Overshadowed by modern hybrids, old roses have been overlooked in this century; but now there is a renaissance afoot to restore the older varieties to their rightful place in the garden. Their historic interest, color, fragrance, and form make old roses as indispensable to today's gardens as they have been for centuries. And as many gardeners will attest, the best thing about old roses is that they provide all these landscape values without becoming a maintenance burden.
Long before its extensive hybridization, the rose had survived cheerfully in the gardens of history. Early rose cultivators retained the resilience and fortitude programmed by nature, but these qualities have been neglected in modern hybrids developed primarily for showy blooms. Unlike modern roses which grow poorly without many hours of devoted attention, most old roses will give today's busy homeowner an appreciated rest from much of the heavy fertilizing, spraying and nurturing demanded by their younger cousins. Some old rose varieties actually prefer a minimum of pruning. And as specimens found in old cemeteries and abandoned homesites attest, many have survived without care from human hands.
Modern roses are hybridized primarily for their striking colors and long bud forms. The shape of the plant itself is not appealing, especially if judicious pruning is not practiced. Old roses have an inherent beauty of form, a quality which does not diminish over the years. The old rose colors tend to be more muted and pastel than modern hybrids, but many collectors develop a preference for the softer hues. Many old rose varieties display handsome foliage, while others set attractive hips in the fall. This makes old roses especially useful as landscape plants. The unforgettable "true rose" fragrances live in their undiluted form in old roses.
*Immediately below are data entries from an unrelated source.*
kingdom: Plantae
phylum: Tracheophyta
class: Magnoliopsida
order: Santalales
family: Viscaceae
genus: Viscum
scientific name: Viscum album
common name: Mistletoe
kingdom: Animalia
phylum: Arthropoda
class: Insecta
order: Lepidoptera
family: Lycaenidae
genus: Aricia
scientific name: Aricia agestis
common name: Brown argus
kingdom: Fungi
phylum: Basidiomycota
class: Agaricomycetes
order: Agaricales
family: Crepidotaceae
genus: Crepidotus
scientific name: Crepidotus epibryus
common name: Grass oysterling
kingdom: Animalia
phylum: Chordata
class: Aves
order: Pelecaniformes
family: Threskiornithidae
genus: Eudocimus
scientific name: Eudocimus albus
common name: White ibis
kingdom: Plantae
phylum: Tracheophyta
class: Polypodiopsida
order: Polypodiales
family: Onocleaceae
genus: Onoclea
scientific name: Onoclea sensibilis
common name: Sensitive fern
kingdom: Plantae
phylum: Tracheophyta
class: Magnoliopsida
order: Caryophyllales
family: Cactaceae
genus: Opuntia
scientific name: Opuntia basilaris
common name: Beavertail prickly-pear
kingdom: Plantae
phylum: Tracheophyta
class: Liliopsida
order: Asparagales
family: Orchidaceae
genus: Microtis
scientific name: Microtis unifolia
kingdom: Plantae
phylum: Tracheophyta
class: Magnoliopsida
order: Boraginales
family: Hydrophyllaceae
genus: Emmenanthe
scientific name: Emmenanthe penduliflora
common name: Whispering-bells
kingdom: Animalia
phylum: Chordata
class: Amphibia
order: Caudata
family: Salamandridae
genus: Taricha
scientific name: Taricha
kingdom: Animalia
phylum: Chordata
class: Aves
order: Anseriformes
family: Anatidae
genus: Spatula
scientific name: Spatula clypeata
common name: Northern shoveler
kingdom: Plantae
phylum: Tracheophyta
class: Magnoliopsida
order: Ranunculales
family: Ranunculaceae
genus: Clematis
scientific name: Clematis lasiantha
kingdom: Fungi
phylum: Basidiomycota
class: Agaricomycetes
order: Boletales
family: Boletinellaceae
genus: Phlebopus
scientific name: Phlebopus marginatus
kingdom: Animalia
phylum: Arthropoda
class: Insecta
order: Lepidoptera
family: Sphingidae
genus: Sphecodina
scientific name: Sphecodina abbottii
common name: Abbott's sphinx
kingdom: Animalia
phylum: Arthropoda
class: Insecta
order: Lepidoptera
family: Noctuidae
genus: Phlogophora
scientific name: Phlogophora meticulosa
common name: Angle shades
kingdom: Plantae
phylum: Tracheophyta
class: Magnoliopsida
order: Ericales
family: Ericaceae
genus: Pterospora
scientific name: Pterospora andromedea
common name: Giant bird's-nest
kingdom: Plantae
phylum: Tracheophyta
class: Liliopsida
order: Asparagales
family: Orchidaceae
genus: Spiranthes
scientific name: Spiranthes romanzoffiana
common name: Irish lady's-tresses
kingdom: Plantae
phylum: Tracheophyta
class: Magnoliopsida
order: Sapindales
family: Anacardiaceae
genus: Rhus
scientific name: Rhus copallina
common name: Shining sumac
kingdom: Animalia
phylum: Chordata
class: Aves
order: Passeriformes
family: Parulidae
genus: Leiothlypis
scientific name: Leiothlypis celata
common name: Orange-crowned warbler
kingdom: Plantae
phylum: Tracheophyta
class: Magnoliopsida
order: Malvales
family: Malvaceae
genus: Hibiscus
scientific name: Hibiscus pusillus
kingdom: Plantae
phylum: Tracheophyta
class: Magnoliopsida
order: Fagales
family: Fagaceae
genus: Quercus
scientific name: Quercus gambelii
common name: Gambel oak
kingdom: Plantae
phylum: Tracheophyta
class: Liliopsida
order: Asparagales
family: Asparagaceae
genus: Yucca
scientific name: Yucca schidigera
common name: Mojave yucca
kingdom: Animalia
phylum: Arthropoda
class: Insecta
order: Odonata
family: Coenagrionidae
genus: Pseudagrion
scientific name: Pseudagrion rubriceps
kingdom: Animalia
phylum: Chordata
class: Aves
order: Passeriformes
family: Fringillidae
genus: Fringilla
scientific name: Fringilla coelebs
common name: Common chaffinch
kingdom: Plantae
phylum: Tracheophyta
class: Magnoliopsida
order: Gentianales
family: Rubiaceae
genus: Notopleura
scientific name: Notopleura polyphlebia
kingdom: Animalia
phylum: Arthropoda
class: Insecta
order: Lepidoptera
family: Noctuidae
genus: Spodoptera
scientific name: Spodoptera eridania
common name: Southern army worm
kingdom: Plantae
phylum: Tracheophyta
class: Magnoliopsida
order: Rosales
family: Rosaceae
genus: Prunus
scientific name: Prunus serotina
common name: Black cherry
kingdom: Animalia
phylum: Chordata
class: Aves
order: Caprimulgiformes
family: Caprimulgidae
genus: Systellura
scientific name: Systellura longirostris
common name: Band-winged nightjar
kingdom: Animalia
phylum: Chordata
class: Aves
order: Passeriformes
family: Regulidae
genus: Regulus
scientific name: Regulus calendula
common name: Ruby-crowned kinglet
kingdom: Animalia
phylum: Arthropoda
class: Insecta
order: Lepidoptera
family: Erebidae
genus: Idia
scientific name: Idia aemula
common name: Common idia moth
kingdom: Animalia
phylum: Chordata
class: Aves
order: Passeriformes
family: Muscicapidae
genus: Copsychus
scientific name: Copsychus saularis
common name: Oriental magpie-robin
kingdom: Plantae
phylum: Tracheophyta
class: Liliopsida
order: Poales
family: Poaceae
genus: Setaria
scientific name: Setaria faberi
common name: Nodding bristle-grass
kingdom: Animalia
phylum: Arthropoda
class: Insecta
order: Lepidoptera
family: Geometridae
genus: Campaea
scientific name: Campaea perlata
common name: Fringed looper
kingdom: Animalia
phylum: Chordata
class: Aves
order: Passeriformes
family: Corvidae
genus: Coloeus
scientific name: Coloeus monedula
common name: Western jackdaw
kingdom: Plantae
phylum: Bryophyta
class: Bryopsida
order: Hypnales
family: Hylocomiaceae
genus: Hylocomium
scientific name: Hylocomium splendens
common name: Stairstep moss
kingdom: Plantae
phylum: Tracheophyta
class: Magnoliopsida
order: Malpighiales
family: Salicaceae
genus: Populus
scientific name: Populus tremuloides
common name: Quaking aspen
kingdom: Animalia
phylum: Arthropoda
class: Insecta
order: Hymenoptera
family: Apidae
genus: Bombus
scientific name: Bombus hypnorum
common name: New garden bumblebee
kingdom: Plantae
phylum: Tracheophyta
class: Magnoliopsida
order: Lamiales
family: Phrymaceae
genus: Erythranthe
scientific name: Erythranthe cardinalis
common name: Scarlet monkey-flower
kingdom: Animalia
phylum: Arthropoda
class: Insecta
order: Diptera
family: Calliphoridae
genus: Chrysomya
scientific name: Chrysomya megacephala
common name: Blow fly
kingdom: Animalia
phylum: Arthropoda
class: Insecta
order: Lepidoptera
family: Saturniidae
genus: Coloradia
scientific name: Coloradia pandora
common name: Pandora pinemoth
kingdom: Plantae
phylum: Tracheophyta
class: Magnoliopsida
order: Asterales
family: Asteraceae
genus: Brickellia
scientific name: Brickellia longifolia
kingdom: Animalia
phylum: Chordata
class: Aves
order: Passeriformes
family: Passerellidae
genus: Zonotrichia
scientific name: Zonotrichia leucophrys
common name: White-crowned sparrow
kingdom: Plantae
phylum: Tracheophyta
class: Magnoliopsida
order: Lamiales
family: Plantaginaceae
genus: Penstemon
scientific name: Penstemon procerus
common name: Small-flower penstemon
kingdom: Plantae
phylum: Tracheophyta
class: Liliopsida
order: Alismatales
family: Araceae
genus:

You will not find such richness and diversity of fragrance in modern hybrids.
The plants you receive from us are vegetative-ly propagated, which means that the rose cutting you receive is part of an actual plant that could have been admired by Pliny, cultivated by a Chinese emperor, grown at Malmaison by Empress Josephine, or carried West by an American pioneerwoman. It is this tie with the events of human history that, we feel, makes the old rose the ultimate antique; unlike a painting or a piece of furniture, the old rose is a living testament to history and to man's quest for beauty.
A Bit of History
The rose has been the queen of flowers through the ages - yet where did it originate? Some roses are native to the United States, but the majority came from Europe and the Orient. Species roses, occurring naturally in temperate zones, were long ago cross-pollinated by nature - and later by man - to bring about new varieties.
In the late 1700s and early 1800s, European botanists explored the world in search of new plants of garden value and discovered roses in China and the far East which bloomed year round (Chinas and Teas). From crosses between the Oriental and European classes (the once blooming Gallicas, Musks, Centifolias and Damasks) come the Noisettes, Bourbons, Portlands, Hybrid Perpetuals, Polyanthas and Hybrid Musks. Further crosses in more modern times created the Hybrid Teas, Floribundas and Grandifloras. As roses became increasingly popular in this century, Hybrid Teas replaced nearly every other class because of their beautiful bud form and unusual colors. But, interest in old roses is experiencing a renaissance today as Americans search out old roses in historic cemeteries and abandoned homesites where the plants have endured in spite of years of neglect.